I used to lead environmental education outreach classes in Durham, NC elementary schools. One of my favorite activities to run was a recycling relay – I brought a bag full of cans, tin foil, bottles, some snack wrappers, tissue paper and other little items, and teams had to separate out which items were recyclable and which would head to a landfill. This challenge was so hard. Why can you recycle an cereal box but not a pizza box? Soda bottles but not prescription bottles? Printer paper but not waxed paper?
Years later, I feel like I do this challenge every day. I live in a house with 6 people and I’m constantly picking frozen food wrappers and tissue paper out of the recycling. I’m sure I try to recycle things that can’t be recycled, or take things out of the bin that actually could get recycled. I try really hard to be “green” and recycle everything I can, and I still feel like I miss the mark all the time.
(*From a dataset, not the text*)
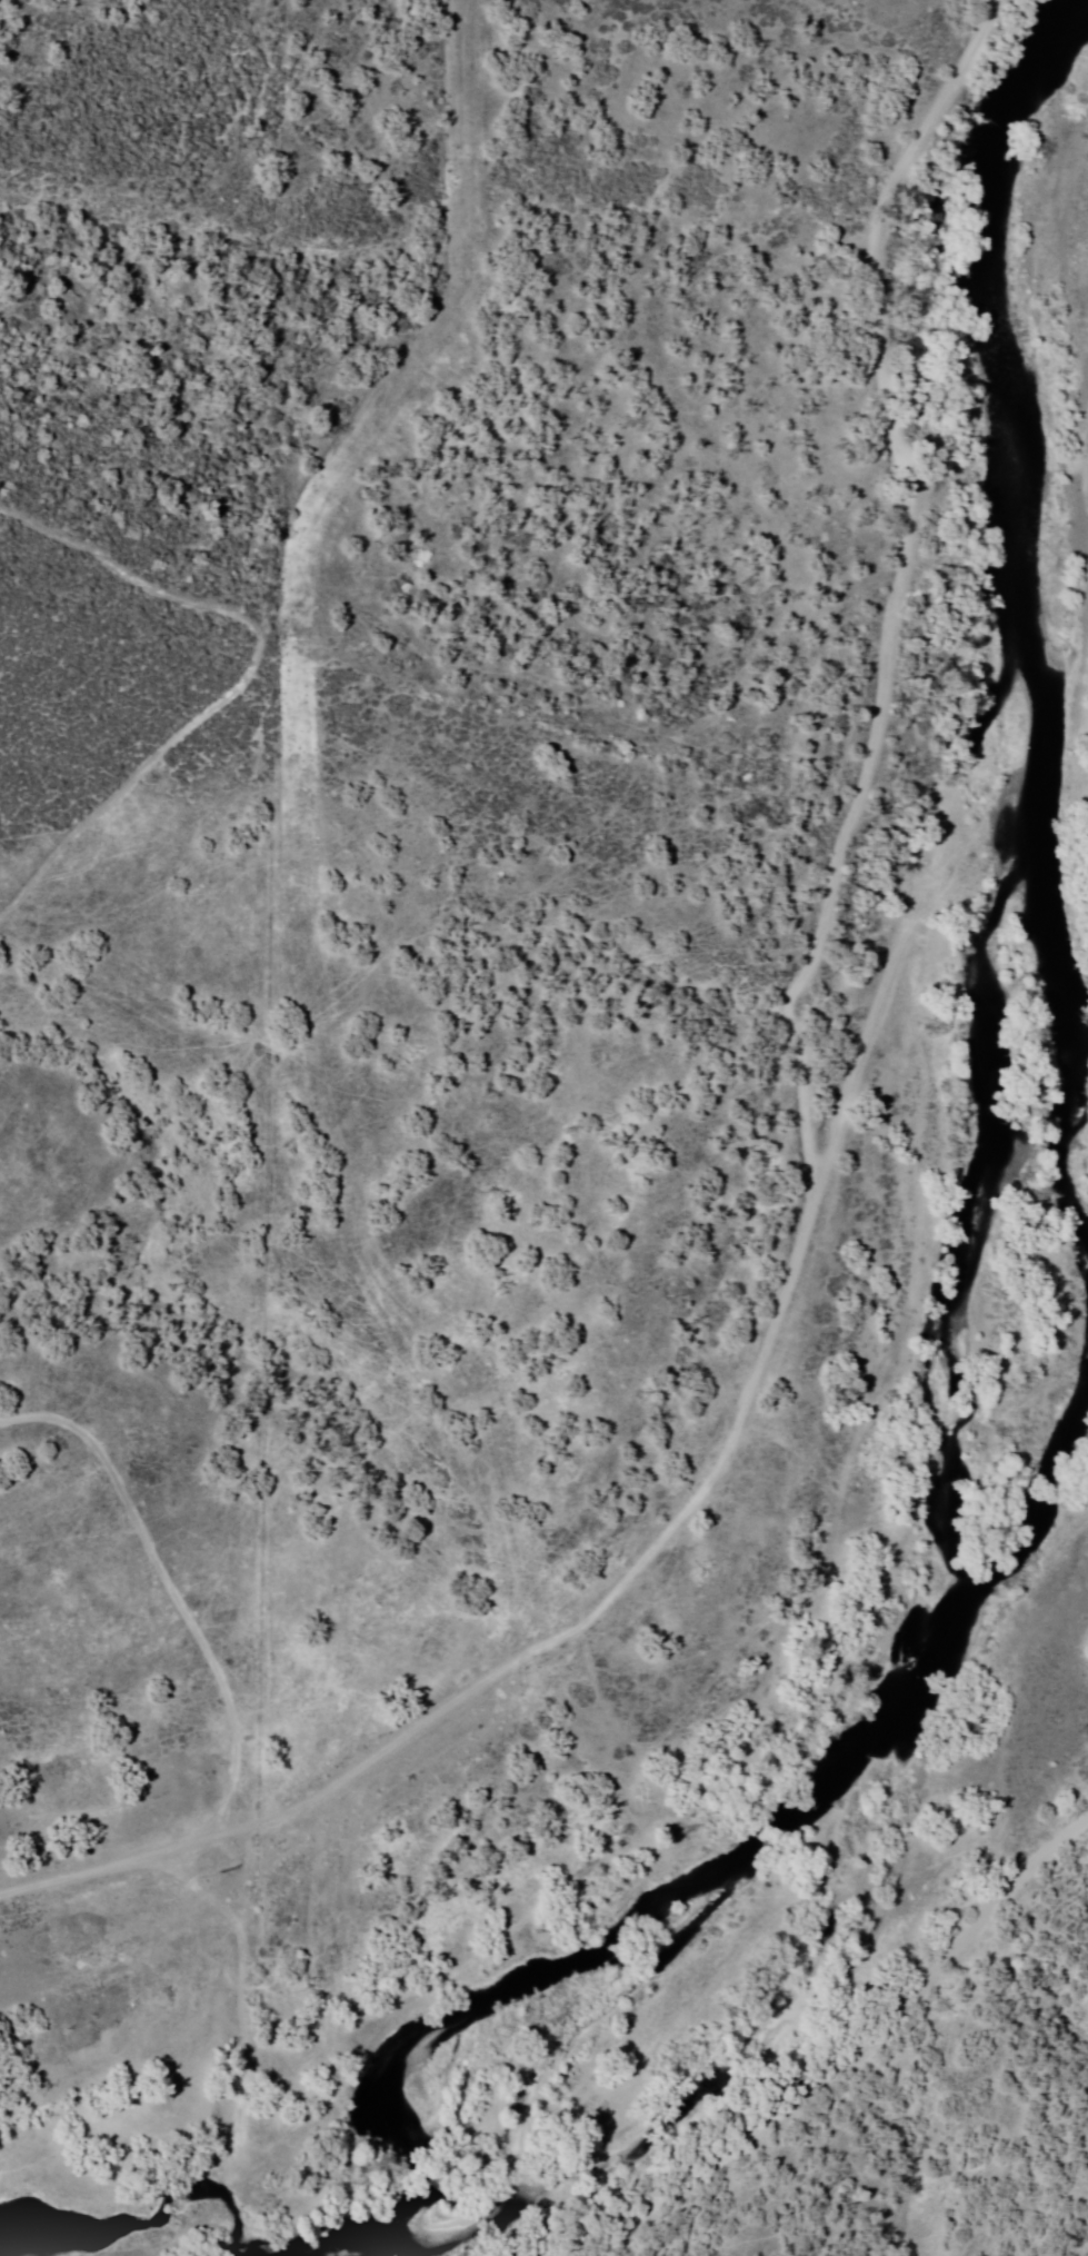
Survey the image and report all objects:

Even when checking on the Seattle Public Utilities website, the information can be really confusing and contradictory. How can we expect everyone to recycle when it’s so complicated?
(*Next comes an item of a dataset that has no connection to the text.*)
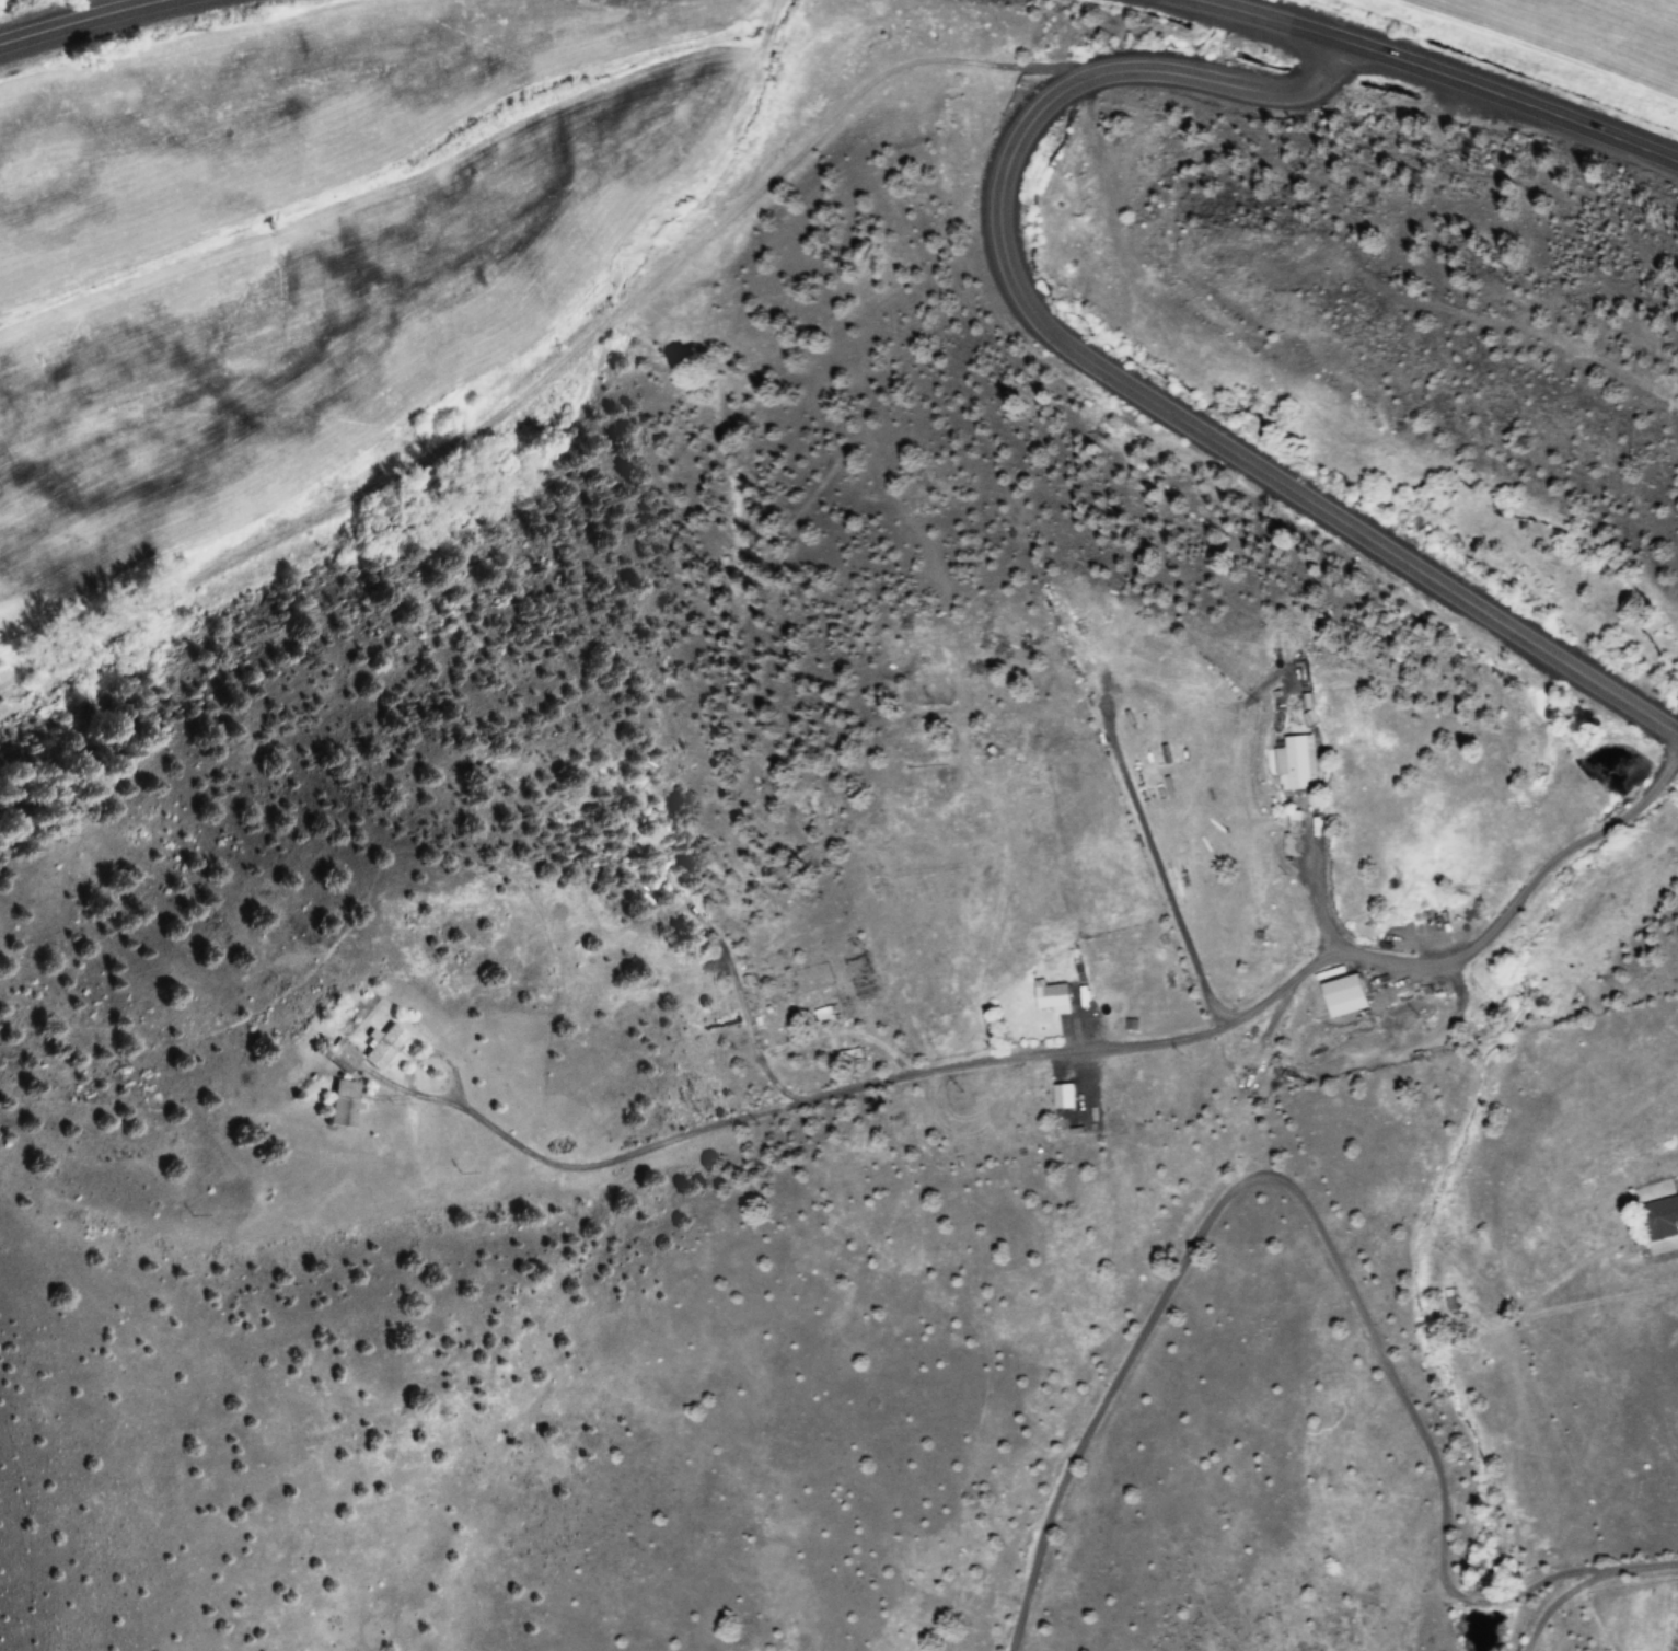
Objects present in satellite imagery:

The main reason people don’t recycle is because it is often inconvenient and confusing. Cities need to work harder to make sure that recycling bins are placed alongside garbage bins in public places, and require that businesses place them together as well so that inconvenience can’t be used as an argument against recycling. The city should also provide labels for both public and private use that clearly denote – both visually and verbally – what kinds of products can be placed in recycling bins.
A lot of businesses in the Seattle area have already made great strides to make recycling (and composting!) really easy to figure out. Some have clearly marked receptacles separated with images showing where each item you may have purchased can be appropriately discarded. SeaTac Airport has very well labeled bins that distinctly show what can and cannot be recycled or composted. SeaTac is particularly notable because the multi-lingual audience can navigate the tricky system by using the visuals provided on the bins.
Recycling should be second nature, but it’s hard to form a habit when the process is so convoluted. Until recycling procedures can be standardized nationally, local governments should take on the burden of ensuring their residents are appropriately educated about what materials can or cannot be recycled.